(Information supplied Opens)

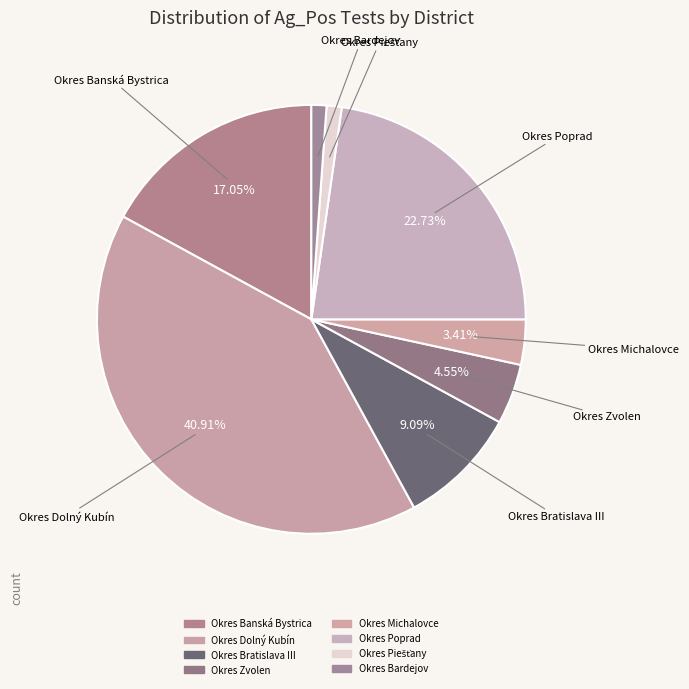

What percentage is the Okres Dolný Kubín slice, to the nearest percent?

41%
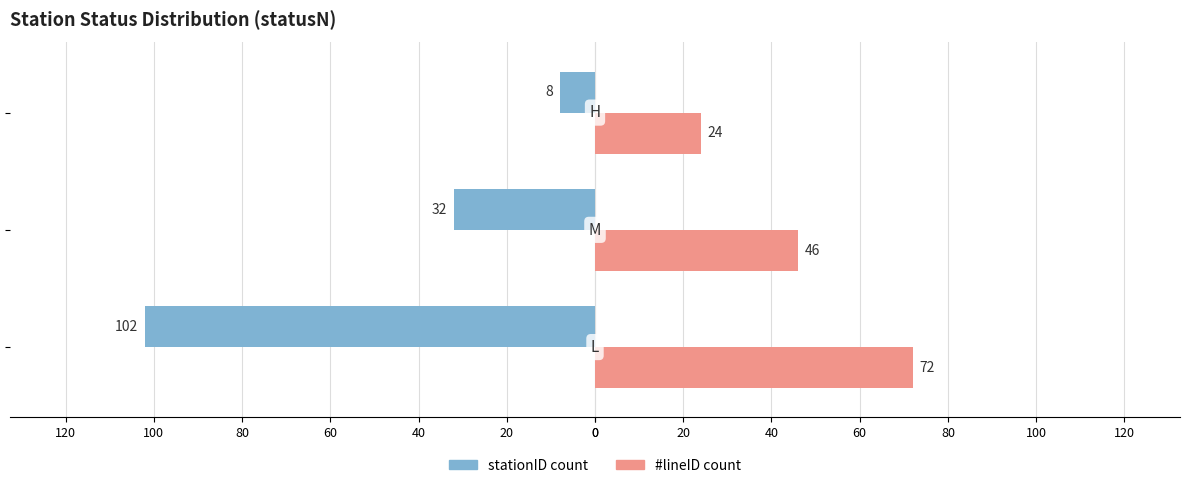

What are all the series names shown in the legend?

stationID count, #lineID count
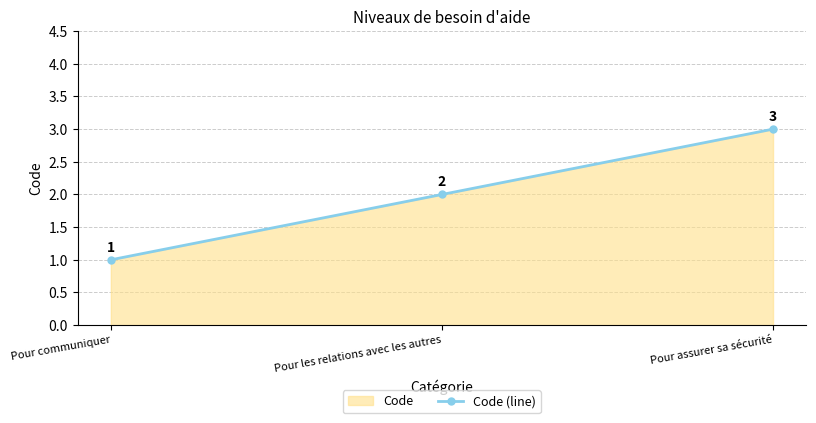

Read the value at Pour les relations avec les autres.

2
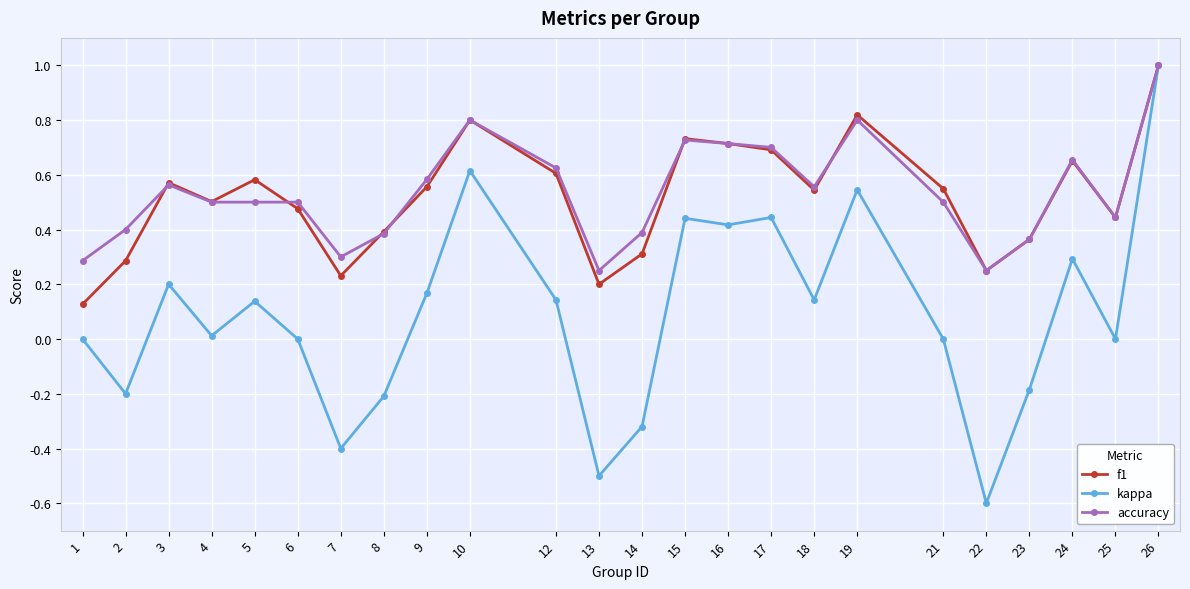

At 2, list the series in order from smallest to largest.

kappa, f1, accuracy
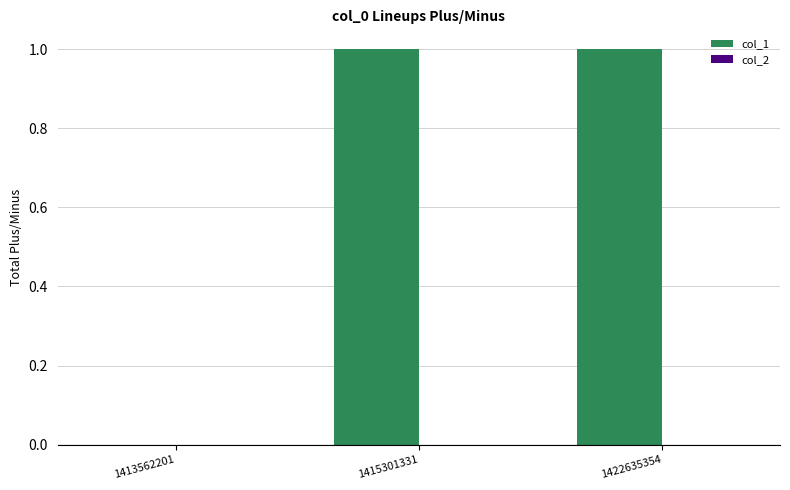

Which has a higher value, 1415301331 or 1413562201?

1415301331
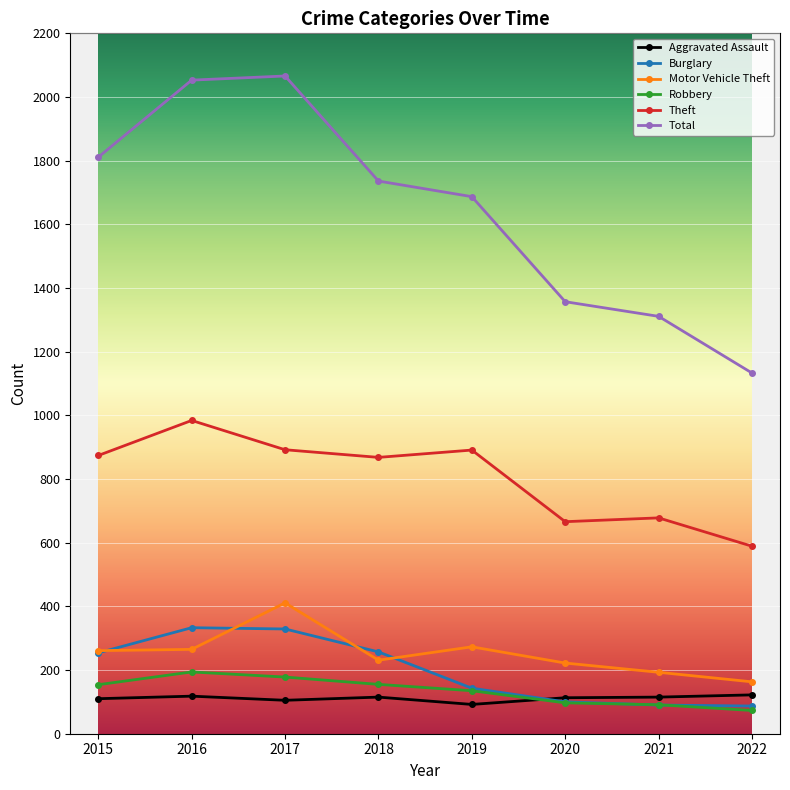

Read the Theft value at 2018, to the nearest 10.

870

(Information supplied Closes)

Reproduce every entry above word for word, leaving out the pictures.

What percentage is the Okres Dolný Kubín slice, to the nearest percent?

41%

What are all the series names shown in the legend?

stationID count, #lineID count

Read the value at Pour les relations avec les autres.

2

At 2, list the series in order from smallest to largest.

kappa, f1, accuracy

Which has a higher value, 1415301331 or 1413562201?

1415301331

Read the Theft value at 2018, to the nearest 10.

870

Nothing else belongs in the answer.